There were also terrible mistake in terms of state management up to the XX century where the natives, were not seen as full citizens, and naturally rebelled.
As a post colonial portuguese citizen, it seems like an incredible fantasy that our society descends from such a grandiose history. Even in this thread i see the name Henry the Navigator and am incredulous people know who he was.
A less known both inside and outside Portugal bad ass dude was Afonso de Albuquerque. This is from his English wikipedia page about Hormuz in the middle east:
> At the same time, Albuquerque decided to conclude the effective conquest of Hormuz. He had learned that after the Portuguese retreat in 1507, a young king was reigning under the influence of a powerful Persian vizier, Reis Hamed, whom the king greatly feared. At Ormuz in March 1515, Afonso met the king and asked the vizier to be present. He then had him immediately stabbed and killed by his entourage, thus "freeing" the terrified king, so the island in the Persian Gulf yielded to him without resistance and remained a vassal state of the Portuguese Empire.
Here came a dude that does both diplomacy and war in person, and moved on. Vasco da Gama was a bit similar. Portuguese were quite out of their minds and for me shows shows the pedigree of bloodlust[1] that Europeans must have gained after endless continental strife. That is why I am really afraid of the rearming of Europe, I believe Europeans have a genetic disposition for destruction, and history shows that.

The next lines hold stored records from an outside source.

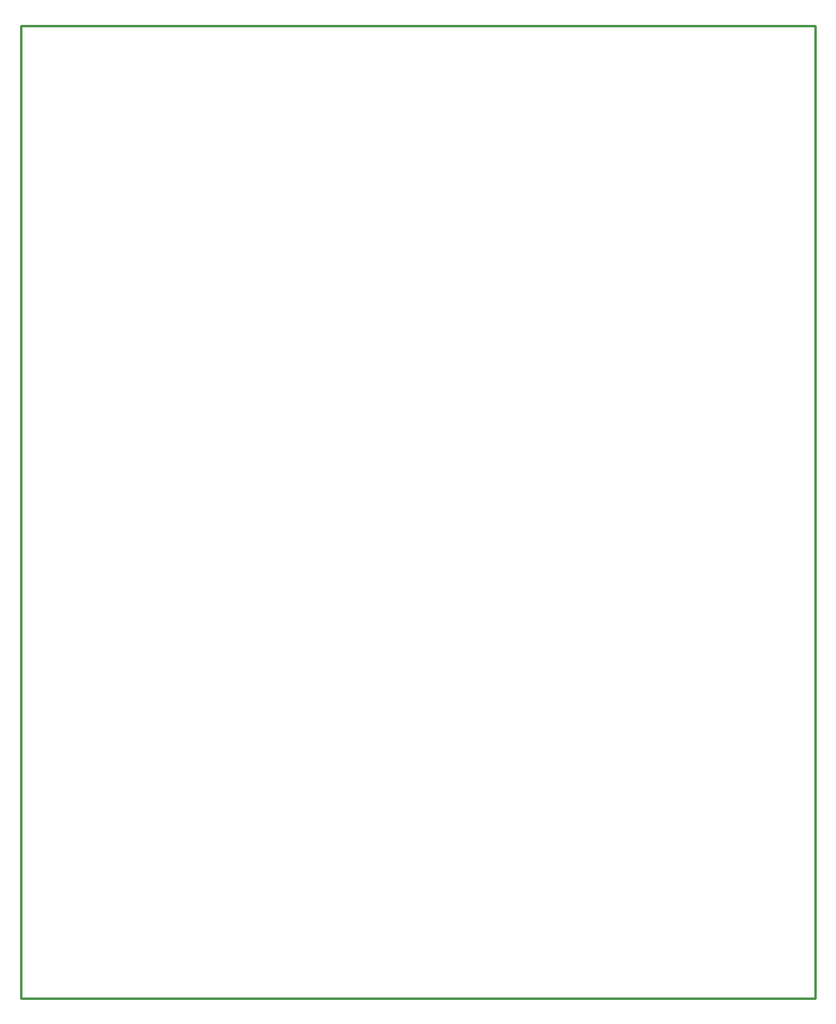
<source format=gbr>
G04 EAGLE Gerber RS-274X export*
G75*
%MOMM*%
%FSLAX34Y34*%
%LPD*%
%IN*%
%IPPOS*%
%AMOC8*
5,1,8,0,0,1.08239X$1,22.5*%
G01*
%ADD10C,0.254000*%


D10*
X0Y0D02*
X838000Y0D01*
X838000Y1025400D01*
X0Y1025400D01*
X0Y0D01*
M02*

</source>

> The Portuguese Empire did exist but AFAIK never did aspire to world hegemony like the U.K
Every time I meet a laid back, easy going and kind Portuguese person — which is most of them — I always think that explains their relatively unambitious world domination plans.
The 1755 earthquake effectively nuked the capital and killed maybe a third of GDP.
Portugal was never interested in dominance of Europe - hard to project power to the centre when you're out on the far edge and have more of a navy than an army.
But the trade network was the first truly global network, and very much non-trivial.